Polystyrene and polytetrafluoroethylene nanoplastics affect probiotic bacterial characteristics and penetrate their cellular membrane

Abstract

One of the main targets of nanoplastic (NP) toxicity is the gastrointestinal tract, where the gut microbiota acts as a crucial biological barrier, by regulating nutrient and energy metabolism and maintaining the immune defence system. Lactic acid bacteria (LAB) are key components of the human intestinal microbiota and include many of the most important health-promoting probiotic strains. It has been proposed that specific LAB strains can protect against human toxicity caused by polystyrene (PS) NPs.
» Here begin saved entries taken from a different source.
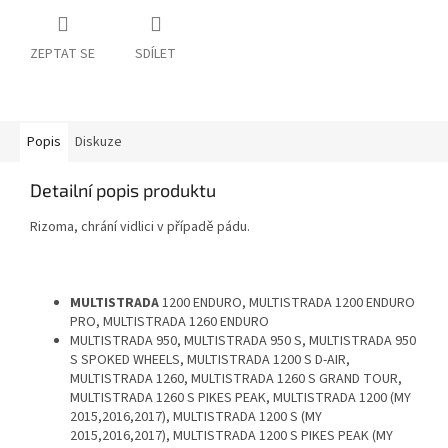
ZEPTAT SE
SDÍLET
Popis
Diskuze
Detailní popis produktu
Rizoma, chrání vidlici v případě pádu.
MULTISTRADA
1200 ENDURO, MULTISTRADA 1200 ENDURO
PRO, MULTISTRADA 1260 ENDURO
MULTISTRADA 950, MULTISTRADA 950 S, MULTISTRADA 950
S SPOKED WHEELS, MULTISTRADA 1200 S D-AIR,
MULTISTRADA 1260, MULTISTRADA 1260 S GRAND TOUR,
MULTISTRADA 1260 S PIKES PEAK, MULTISTRADA 1200 (MY
2015,2016,2017), MULTISTRADA 1200 S (MY
2015,2016,2017), MULTISTRADA 1200 S PIKES PEAK (MY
Despite these findings, it is still not completely clear how the physiology and functional traits of LAB are influenced by NPs. In this study, we report how PS and polytetrafluoroethylene NPs, having significantly different chemical compositions, affect the key surface-associated phenotypic traits of selected LAB and penetrate their cellular membranes. Here, we show that NPs, particularly PS-NPs, significantly affect the hydrophobicity and auto-aggregation of the bacterial strains, in a species- and strain-dependent manner. PS-NP exposure resulted in a marked reduction in surface hydrophobicity and, in most cases, a concomitant increase in auto-aggregation; notably, Bifidobacterium breve Reuter exhibited the highest sensitivity to PS-NPs. Accordingly, membrane permeability assays and TEM analysis revealed substantial loss of cell wall integrity and consequent internalization of PS-NPs by the bacterial cells. In terms of lifestyle transitions, PS-NP exposure promoted a shift from planktonic to biofilm-associated growth in LAB strains. Overall, these findings highlight the disruptive potential of NPs on bacterial physiology and viability, with implications for gut microbiota stability and probiotic efficacy. The differential responses observed emphasize the importance of strain-specific assessments when evaluating NP toxicity.